Thursday, November 13, 2014

AFI Fest Review: Stations of the Cross

When I was a child, I talked like a child, I thought like a child, I reasoned like a child.  When I became a man, I put the ways of childhood behind me.    1 Corinthians 13:11

It is a burden to be a person of faith.  Religious teachers may say otherwise - that by having faith and keeping one's eyes on eternity, the trials of life become easier to bear - but walking by the guidelines of a text is difficult, and the quest for righteousness is in vain.  But the be a person if faith is also a testament to one's character: the pursuit of holiness is noble, even when the extreme focus is to the detriment of oneself and others.

Dietrich Bruggermann's Stations of the Cross is a theatrical examination of the dangers of a child's faith, and the toll it takes to follow in the footsteps of Christ.  Fourteen year-old Maria (Lea van Acken) and her family are part of a fundamentalist Catholic church that takes radical stances on secular music, inter-gender relatioships, and dancing.  Maria and her fellow confirmees - the film opens with the children attending their last class before confirmation - are encouraged to be warriors of the church, and to denounce sin wherever and whenever they find it.  As the class files out and Maria stays behind, the burden is already evident.

Bruggermann's film is formally daring.  Each Station of the Cross is listed on a black screen, then plays out in the life of Maria.  There are fourteen stations, and thus fourteen scenes, each composed of a single shot.  The camera rarely moves, creating cramped stages on which the action unfolds, the characters carefully moving (or not) within it.  The rigid frame fits Maria's internal struggle to follow her religion's strict teachings; it's all too easy to go astray, to walk out of the frame into the unbelieving world beyond.

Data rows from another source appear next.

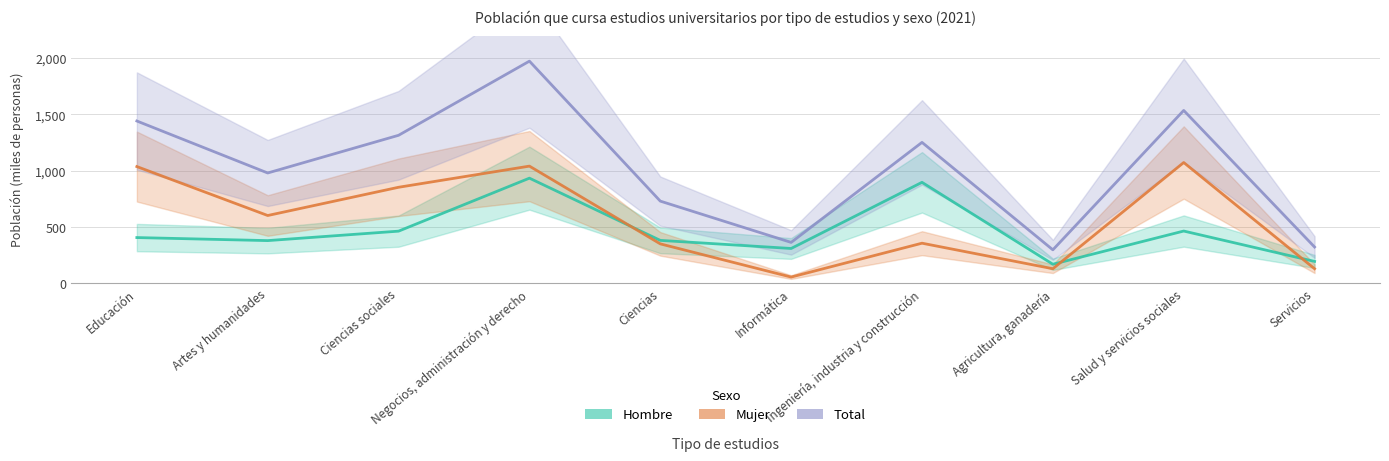

True or false: Mujer and Total intersect in this chart.

False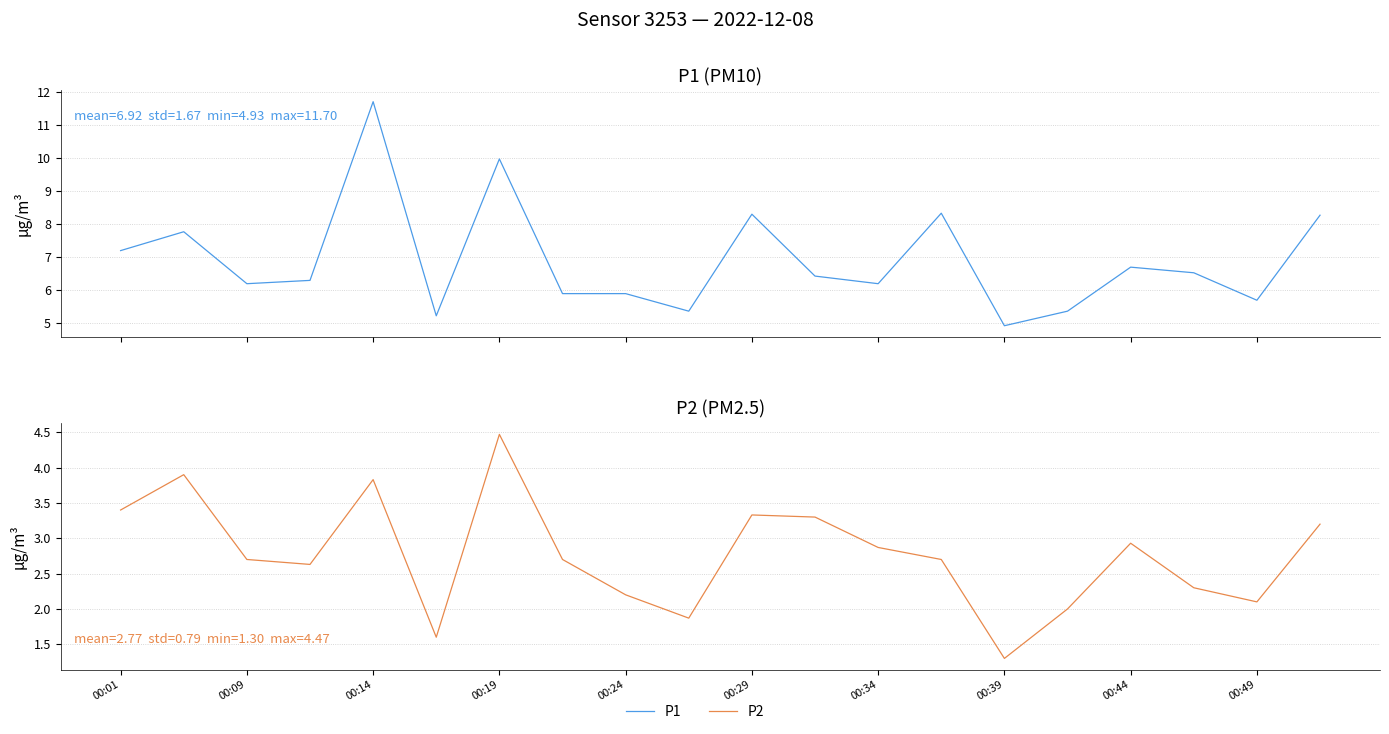

What is the difference between the second highest and minimum values in the P1 series?

5.0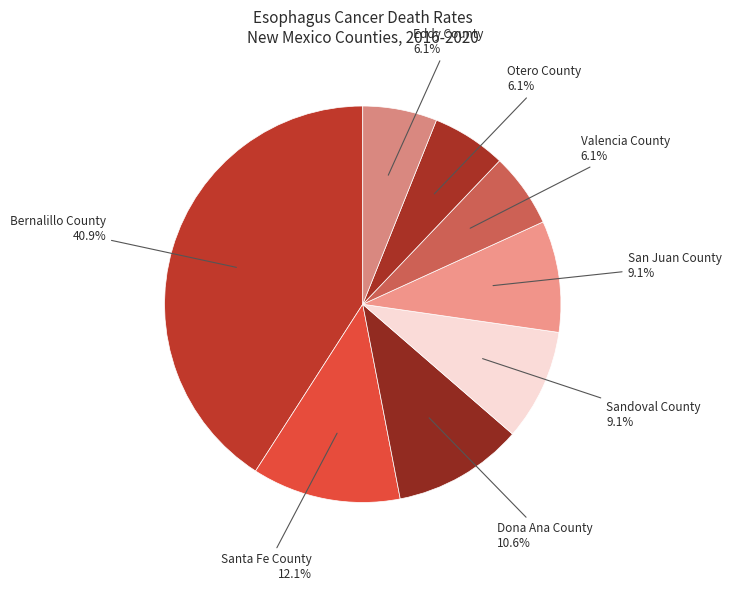

How many segments does this pie chart have?

8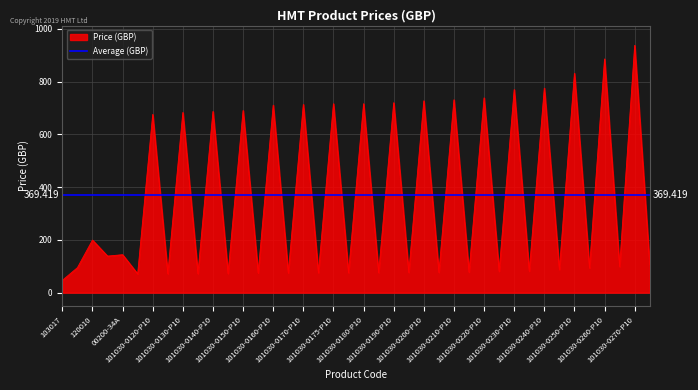

The value at 101030-0260 is 148.0. True or false?

False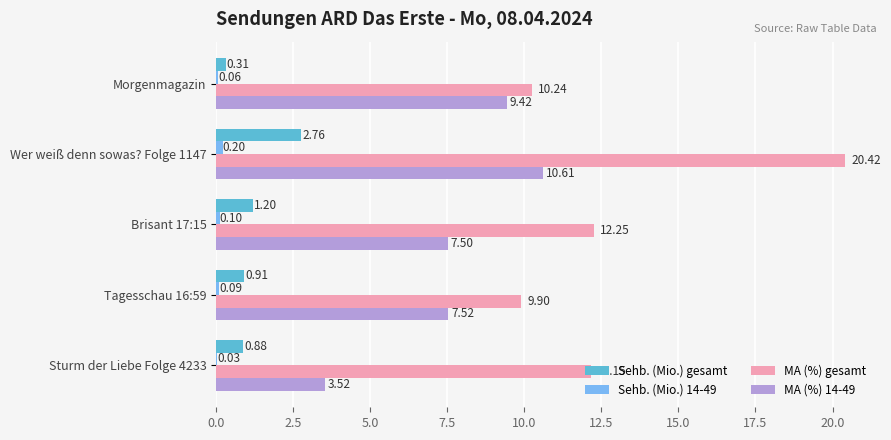

Which series has the largest total across all categories?

MA (%) gesamt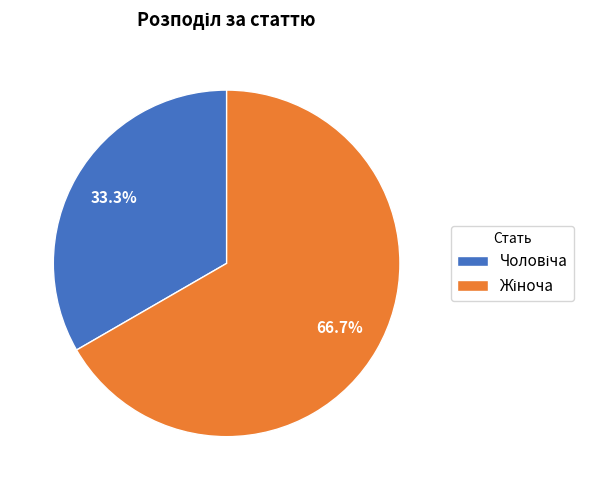

Is there any slice that represents more than half of the pie?

Yes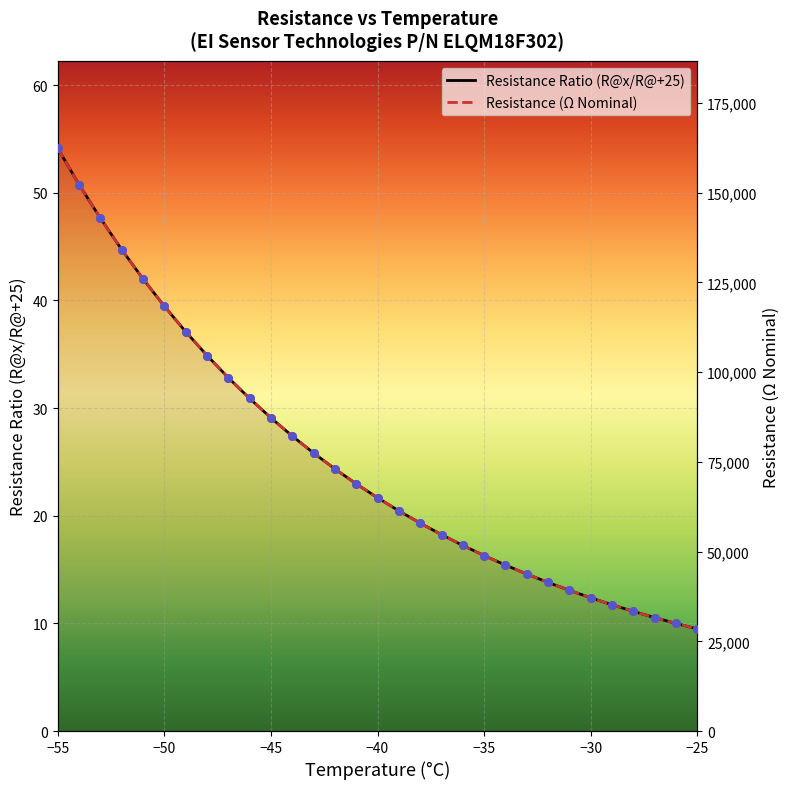

What are all the series names shown in the legend?

Resistance Ratio (R@x/R@+25), Resistance (Ω Nominal)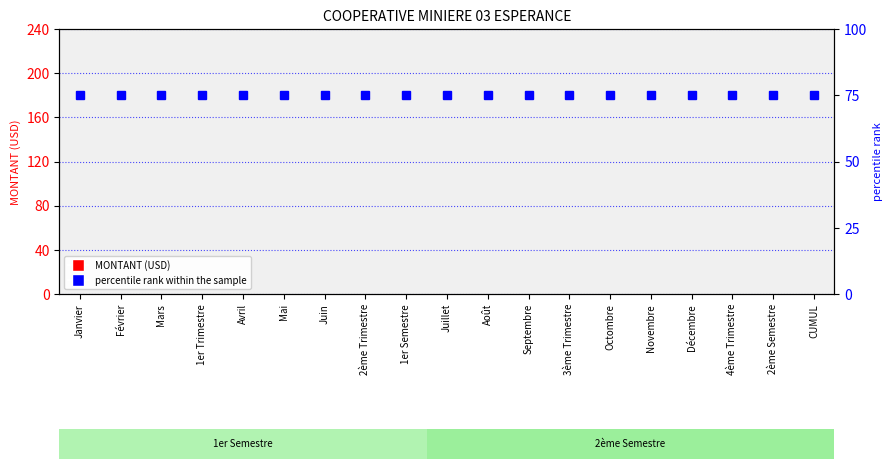

How many series are shown in this chart?

2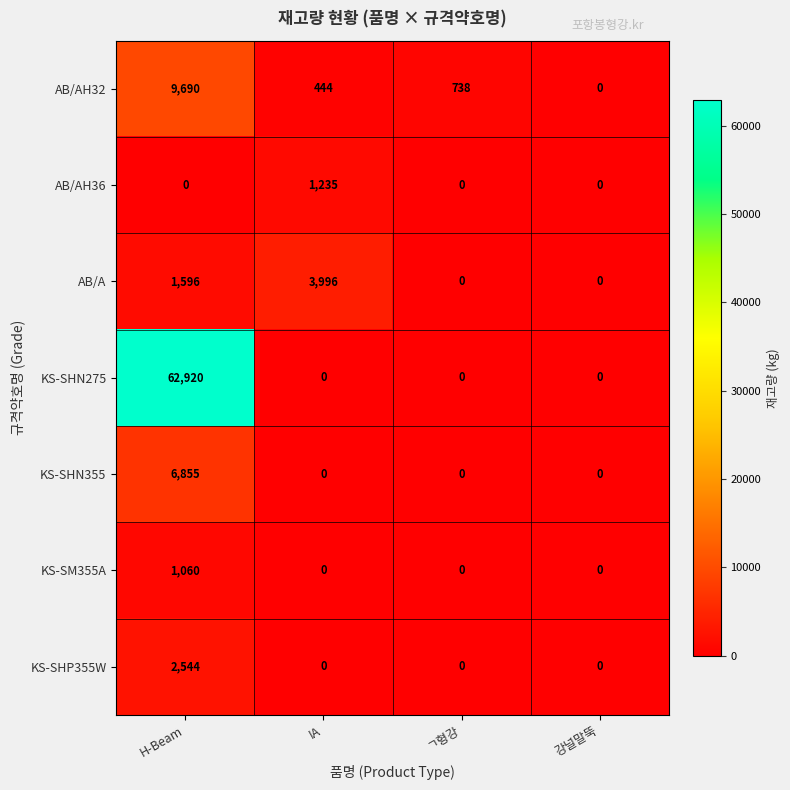

The KS-SHN275 series shows 17674 at H-Beam. True or false?

False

In Maria's gaunt form, we see the toll it takes to be of a focused spiritual mind.  Though not yet confirmed, she is expected to live as an adult, to be fully accountable for her missteps and sins, even those she isn't sure if she committed (as we see in a gripping confession scene).  Van Acken is an incredible young actress; she articulates the desire to live a holy life with utter adolescent conviction without losing the innocence her character is expected to have left behind.  There is such joy in Maria's sorrow, such victory as she loses the remnants of a normal childhood.  It's an astounding turn.

Those familiar with what happened to Jesus (spoiler alert: things don't go well for him) will know to expect some tragic turns, but the film isn't a blanket indictment of religion or Christian faith.  Instead, it warns us, like the old song, to teach our children well; they are so easily influenced, even easily brainwashed.  The latter seems to be at work in Maria's case.  Many roads lead to Rome, says a certain salesman in the film's penultimate scene.  There are different paths to holiness, and it's a shame to close any of them off when children are still finding their feet, wondering which direction to run.  Why burden them from birth with such a heavy cross to carry?